Mas Shoretz tinha também um fraco por sorvete. Depois de passar nove horas por dia treinando clientes na Sitaras, ele ia para casa e se regalava. "O sorvete é definitivamente uma de minhas fraquezas", disse ele rindo. Ele ansiava por uma forma mais saudável de seu prazer culposo e sabia que seus clientes também.

Em 2010, comprou uma máquina de fazer sorvete Cuisinart na Bed Bath & Beyond e começou a experimentar em sua cozinha com diferentes fórmulas. Como não era um químico nem um chef, ele pesquisou informações na internet, analisou os ingredientes em barras de proteínas atrás de ideias, conversou com nutricionistas e até ligou para companhias sorveteiras para pedir conselhos. Ele usou adoçantes naturais, como eritritol, que é encontrado em uvas e peras, e a fruta siraitia grosvenorii (em inglês, monk fruit), em vez de adoçantes artificiais como o aspartame.

Às vezes, os níveis de proteína e de açúcar eram ultra saudáveis, mas o gosto era horrível. Com cada novo protótipo, Shoretz convidava amigos e familiares para testá-lo. "Nós tínhamos pelo menos 50 variações", disse.

Ele reconheceu que algumas pessoas ficaram estupefatas com seu interesse no desenvolvimento de sorvetes. "Alguns reviravam os olhos", disse Shoretz. E ele ouvia os murmúrios: "É só uma fase. Quando ele crescer, passa." Mas isto só aguçou sua vontade de vencer.

No verão, ele chegou à mistura certa, mas não conseguiu uma fabricante para produzi-la. "Fui recusado por uma dezena de fábricas num período de três meses", recordou Shoretz.

Quando conseguiu uma fábrica, a mistura de proteínas ficou espessa demais para passar pelo sistema de pasteurização. "Ela quase explodiu a fábrica" disse ele.
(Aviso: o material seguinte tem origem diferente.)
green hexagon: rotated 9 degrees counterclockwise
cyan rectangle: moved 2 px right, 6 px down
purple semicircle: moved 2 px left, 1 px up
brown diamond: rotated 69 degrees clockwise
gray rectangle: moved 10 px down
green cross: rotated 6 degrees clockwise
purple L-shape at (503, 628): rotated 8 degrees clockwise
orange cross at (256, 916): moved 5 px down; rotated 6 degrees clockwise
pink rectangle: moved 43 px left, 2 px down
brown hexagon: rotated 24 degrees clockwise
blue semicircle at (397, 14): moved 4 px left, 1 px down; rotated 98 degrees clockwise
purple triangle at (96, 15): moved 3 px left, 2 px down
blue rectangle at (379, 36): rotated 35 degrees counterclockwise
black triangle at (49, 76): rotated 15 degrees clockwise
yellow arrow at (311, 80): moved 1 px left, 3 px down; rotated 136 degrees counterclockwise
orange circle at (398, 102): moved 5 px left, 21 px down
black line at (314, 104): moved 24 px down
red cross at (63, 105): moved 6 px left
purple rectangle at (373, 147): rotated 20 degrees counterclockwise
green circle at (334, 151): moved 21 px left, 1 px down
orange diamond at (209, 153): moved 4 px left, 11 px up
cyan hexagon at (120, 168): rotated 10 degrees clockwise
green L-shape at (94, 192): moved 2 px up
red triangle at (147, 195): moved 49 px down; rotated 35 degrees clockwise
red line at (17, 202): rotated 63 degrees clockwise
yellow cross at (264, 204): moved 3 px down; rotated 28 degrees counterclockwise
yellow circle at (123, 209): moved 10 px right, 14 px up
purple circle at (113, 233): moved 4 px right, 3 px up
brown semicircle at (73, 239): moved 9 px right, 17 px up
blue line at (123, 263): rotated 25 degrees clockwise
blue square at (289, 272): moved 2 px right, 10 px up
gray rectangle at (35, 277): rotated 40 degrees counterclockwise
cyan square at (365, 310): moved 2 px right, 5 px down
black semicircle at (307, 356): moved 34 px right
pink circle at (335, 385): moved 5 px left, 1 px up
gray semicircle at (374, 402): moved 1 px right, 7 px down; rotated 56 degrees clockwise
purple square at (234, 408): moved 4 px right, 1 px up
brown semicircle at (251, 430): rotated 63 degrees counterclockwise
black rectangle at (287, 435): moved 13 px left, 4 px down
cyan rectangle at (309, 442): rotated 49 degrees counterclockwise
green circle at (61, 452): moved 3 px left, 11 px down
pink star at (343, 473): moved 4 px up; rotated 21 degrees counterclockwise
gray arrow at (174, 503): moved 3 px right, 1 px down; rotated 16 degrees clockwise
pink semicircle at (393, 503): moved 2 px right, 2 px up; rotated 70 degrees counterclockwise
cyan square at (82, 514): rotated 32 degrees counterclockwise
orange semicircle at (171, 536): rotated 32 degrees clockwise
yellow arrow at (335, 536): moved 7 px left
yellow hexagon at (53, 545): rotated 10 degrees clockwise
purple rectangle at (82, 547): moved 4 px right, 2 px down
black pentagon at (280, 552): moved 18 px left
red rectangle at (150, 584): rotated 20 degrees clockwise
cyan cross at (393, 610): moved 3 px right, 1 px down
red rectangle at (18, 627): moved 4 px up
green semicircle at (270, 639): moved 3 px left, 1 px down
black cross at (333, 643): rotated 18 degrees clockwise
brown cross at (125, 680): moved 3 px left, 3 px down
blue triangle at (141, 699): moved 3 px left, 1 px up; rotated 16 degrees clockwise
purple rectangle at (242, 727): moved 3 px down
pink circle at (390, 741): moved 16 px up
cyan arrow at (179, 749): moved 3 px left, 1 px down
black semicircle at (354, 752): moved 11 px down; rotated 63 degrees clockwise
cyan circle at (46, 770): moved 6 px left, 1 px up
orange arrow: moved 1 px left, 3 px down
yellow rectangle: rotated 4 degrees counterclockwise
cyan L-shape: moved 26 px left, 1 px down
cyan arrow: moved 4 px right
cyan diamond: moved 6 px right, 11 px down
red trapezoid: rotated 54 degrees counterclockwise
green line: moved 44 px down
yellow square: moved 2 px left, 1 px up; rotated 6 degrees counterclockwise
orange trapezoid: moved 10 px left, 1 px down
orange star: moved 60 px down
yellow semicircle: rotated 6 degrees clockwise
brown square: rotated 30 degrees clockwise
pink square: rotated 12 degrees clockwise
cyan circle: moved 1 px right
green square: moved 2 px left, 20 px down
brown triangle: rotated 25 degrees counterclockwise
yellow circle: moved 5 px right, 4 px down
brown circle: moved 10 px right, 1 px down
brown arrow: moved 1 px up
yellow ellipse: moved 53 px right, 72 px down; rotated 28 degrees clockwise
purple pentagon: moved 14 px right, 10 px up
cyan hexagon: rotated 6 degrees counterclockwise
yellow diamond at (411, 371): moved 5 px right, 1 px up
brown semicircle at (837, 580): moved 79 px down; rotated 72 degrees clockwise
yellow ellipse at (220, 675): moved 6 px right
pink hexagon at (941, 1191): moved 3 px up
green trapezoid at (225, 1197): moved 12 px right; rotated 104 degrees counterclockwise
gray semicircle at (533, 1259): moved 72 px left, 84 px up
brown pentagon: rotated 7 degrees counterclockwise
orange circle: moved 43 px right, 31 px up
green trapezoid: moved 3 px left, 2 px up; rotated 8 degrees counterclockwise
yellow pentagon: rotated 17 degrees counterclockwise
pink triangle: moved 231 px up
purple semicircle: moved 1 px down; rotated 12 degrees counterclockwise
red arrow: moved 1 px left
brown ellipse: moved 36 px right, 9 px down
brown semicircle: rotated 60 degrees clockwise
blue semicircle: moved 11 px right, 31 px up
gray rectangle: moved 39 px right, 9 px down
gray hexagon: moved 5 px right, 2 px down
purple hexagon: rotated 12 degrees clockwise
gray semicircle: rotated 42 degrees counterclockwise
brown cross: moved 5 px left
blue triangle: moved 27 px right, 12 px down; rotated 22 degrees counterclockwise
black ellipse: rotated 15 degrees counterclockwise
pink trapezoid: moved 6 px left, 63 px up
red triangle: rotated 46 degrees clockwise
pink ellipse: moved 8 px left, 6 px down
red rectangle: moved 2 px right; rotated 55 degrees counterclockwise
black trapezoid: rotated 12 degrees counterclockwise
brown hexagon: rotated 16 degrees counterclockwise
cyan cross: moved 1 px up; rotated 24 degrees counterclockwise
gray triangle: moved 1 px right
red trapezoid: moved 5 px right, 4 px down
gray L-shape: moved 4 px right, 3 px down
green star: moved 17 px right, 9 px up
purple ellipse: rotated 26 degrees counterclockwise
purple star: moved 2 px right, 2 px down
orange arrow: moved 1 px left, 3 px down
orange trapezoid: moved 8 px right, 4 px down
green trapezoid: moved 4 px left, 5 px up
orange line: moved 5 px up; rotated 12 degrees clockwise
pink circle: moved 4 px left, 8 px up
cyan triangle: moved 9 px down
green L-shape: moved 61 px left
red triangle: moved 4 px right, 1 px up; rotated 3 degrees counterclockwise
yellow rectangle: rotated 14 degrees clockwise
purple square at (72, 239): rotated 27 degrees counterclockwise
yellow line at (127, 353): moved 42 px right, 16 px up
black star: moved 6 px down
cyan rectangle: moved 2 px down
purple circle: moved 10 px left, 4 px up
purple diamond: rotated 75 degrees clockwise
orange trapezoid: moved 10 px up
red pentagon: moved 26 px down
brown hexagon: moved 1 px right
Depois, em fins de 2010, ele conheceu Tammy Shaw, que estivera desenvolvendo produtos de sorveteria para grandes companhias, como a Nestlé, na fábrica de sorvete de sua família por mais de 15 anos. No começo, ela o desencorajou. Já tinha visto muitos iniciantes entusiasmados perderem muito dinheiro no passado. "Você parece um bom rapaz - por que quer fazer isto? Procure outra coisa", ela relatou ter dito a ele.

Shoretz não desanimou, porém, e tratou de lhe apresentar seu plano de negócios. Shaw ficou impressionada. Assim ela o tutelou, refinou sua fórmula e, em 2012, entrou como sócia na companhia.

Enquanto isso, na Sitaras Fitness, Shoretz conversava com seus clientes de Wall Street pedindo-lhes conselhos sobre negócios e sondando-os sobre financiamento.

Em 2012, Keith Rubenstein, sócio fundador da Somerset Partners, uma empresa de private equity de Nova York, e cinco outros investidores compraram participações de capital na startup.

Próximo obstáculo? Conseguir que os revendedores estocassem o sorvete. "Eu fazia 100 telefonemas e e-mails por dia", lembrou Shoretz. A Fresh Direct foi a primeira a aderir. Depois vieram Whole Foods, West Side Market, HEB, Food Emporium e Sprouts Farmers Market, entre outras, que aceitaram vender os picolés.

Shoretz disse que seu sorvete não era só "melhor" para você; era na verdade "bom" para você. "Nossos consumidores o consomem como café da manhã e após uma sessão de academia", disse ele.

Francisco Carreño-Gálvez, um consultor em saúde, nutrição e exercícios em Nova York, reconhece que o conteúdo de proteínas, carboidratos e gordura fazem dele uma alternativa mais saudável ao sorvete comum, mas não para o café da manhã. "Trate-o como sorvete: é para essas ocasiões especiais, não para todo dia", disse ele.